Top of Records supplied

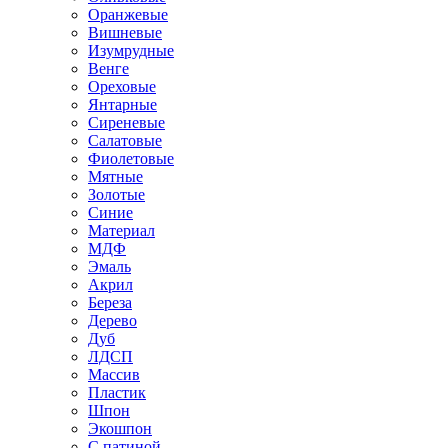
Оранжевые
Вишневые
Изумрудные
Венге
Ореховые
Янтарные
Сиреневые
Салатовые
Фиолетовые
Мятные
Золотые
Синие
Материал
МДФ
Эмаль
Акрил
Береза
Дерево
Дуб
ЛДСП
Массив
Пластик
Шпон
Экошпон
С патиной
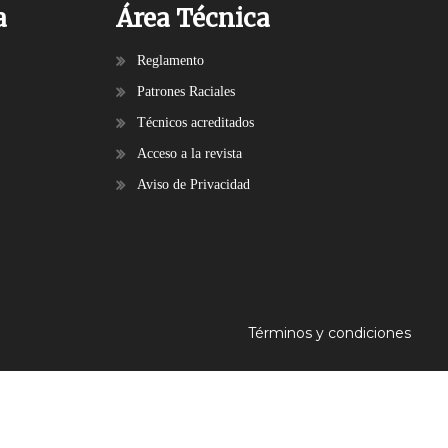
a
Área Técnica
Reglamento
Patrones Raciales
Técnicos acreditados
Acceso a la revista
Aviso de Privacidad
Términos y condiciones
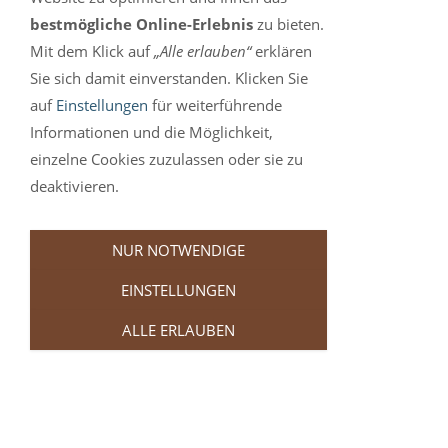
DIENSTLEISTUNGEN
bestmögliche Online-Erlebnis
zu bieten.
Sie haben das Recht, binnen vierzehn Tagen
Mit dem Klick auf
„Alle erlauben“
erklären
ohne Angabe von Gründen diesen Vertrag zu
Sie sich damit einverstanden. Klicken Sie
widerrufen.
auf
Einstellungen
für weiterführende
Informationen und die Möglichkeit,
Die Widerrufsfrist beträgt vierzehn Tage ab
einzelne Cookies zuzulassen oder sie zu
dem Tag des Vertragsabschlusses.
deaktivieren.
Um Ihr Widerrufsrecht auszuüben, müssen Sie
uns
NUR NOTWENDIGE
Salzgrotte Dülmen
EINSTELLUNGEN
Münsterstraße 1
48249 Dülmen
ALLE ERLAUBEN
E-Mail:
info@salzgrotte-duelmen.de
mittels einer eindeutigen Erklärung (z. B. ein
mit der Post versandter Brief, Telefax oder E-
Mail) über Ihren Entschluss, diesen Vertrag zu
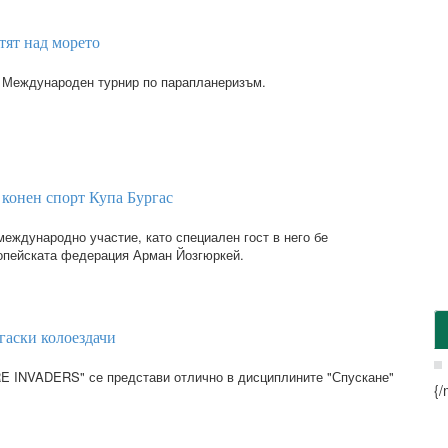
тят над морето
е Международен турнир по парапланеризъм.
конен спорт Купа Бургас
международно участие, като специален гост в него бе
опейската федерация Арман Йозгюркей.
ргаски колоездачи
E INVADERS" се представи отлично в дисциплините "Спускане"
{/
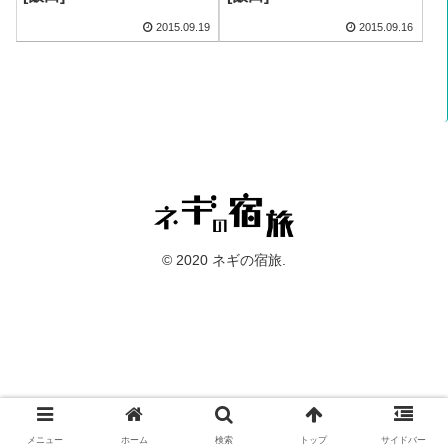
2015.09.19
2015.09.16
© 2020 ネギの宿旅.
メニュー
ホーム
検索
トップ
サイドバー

Bottom of Records supplied
Top of Records supplied

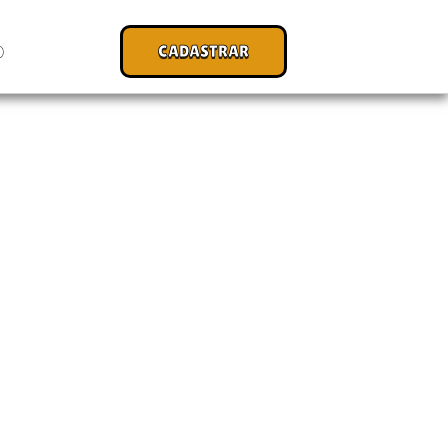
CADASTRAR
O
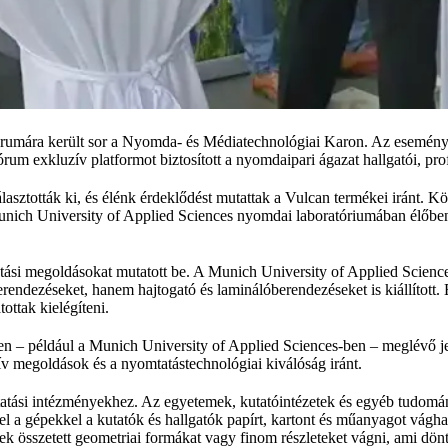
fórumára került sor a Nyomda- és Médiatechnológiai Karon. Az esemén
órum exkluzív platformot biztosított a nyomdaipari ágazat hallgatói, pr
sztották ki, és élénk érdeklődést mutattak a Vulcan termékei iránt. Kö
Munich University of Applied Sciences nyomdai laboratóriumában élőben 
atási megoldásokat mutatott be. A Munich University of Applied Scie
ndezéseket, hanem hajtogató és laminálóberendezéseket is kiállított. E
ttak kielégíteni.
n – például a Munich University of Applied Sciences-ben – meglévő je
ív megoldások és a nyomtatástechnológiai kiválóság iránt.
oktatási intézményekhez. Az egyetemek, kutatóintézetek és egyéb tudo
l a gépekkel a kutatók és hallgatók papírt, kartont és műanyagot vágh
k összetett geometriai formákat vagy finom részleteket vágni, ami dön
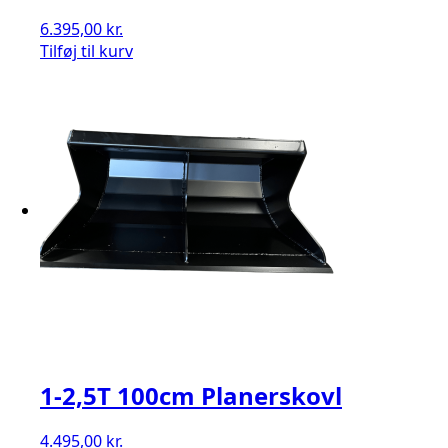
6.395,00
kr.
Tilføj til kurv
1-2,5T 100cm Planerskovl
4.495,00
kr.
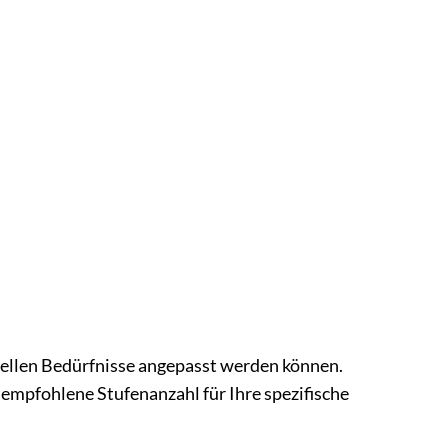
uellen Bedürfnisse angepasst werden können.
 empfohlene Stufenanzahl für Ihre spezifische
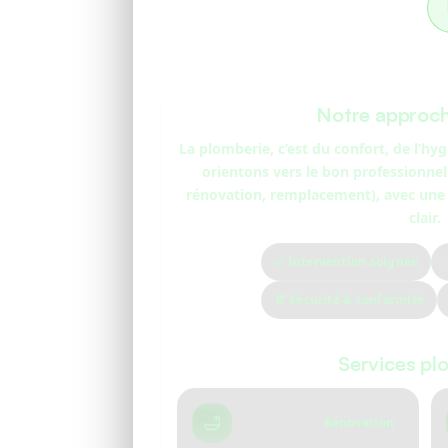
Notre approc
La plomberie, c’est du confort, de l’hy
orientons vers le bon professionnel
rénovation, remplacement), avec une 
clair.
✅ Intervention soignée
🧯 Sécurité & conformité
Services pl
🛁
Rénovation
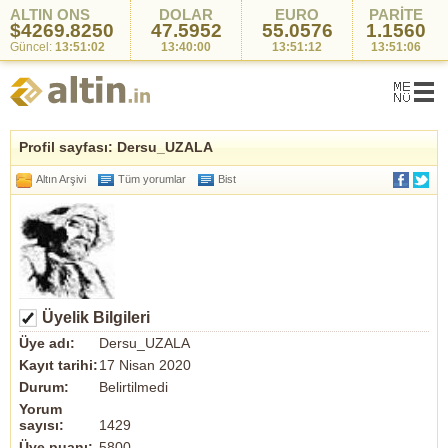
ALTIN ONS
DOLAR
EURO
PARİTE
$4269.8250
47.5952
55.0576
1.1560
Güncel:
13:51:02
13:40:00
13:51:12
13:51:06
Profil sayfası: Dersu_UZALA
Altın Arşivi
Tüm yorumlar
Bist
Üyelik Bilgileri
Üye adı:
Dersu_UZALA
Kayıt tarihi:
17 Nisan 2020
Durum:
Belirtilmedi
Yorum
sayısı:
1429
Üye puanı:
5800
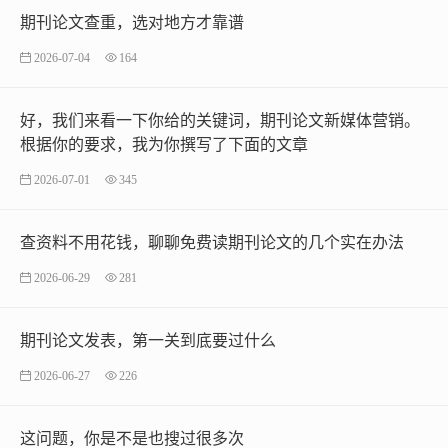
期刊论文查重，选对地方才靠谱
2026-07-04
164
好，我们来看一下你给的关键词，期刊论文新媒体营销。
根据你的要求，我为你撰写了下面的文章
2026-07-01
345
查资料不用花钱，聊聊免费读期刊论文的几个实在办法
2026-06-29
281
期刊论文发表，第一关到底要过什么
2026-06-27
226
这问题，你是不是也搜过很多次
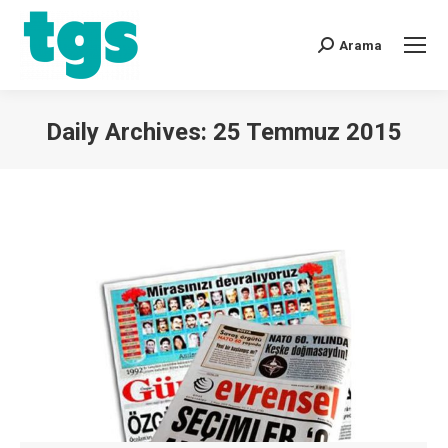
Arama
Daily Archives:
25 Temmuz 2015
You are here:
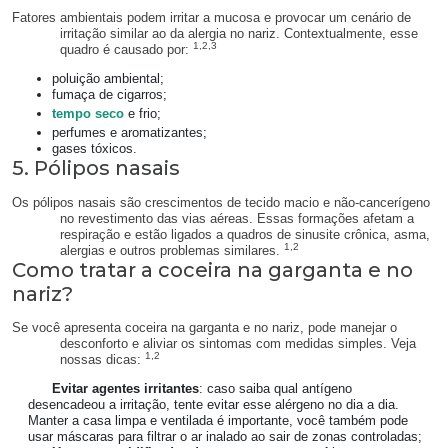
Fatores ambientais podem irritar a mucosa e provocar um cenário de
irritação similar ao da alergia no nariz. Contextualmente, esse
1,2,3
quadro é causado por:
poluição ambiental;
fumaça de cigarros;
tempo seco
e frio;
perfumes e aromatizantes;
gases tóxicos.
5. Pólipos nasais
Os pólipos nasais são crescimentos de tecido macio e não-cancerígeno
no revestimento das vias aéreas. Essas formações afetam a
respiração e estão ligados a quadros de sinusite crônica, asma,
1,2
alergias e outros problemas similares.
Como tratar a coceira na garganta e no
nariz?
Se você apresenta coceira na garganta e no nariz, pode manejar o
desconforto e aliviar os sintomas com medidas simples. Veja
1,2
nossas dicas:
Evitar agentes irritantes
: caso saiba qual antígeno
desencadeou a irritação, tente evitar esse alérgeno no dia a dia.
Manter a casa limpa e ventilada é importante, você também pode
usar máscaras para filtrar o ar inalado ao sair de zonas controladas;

Bottom of Records supplied

▸ **Directive**
Locate each line in the records that contains the string "Mail" and copy those lines. Case counts.

▸ **Exercise result**
E-Mail:
Mail) über Ihren Entschluss, diesen Vertrag zu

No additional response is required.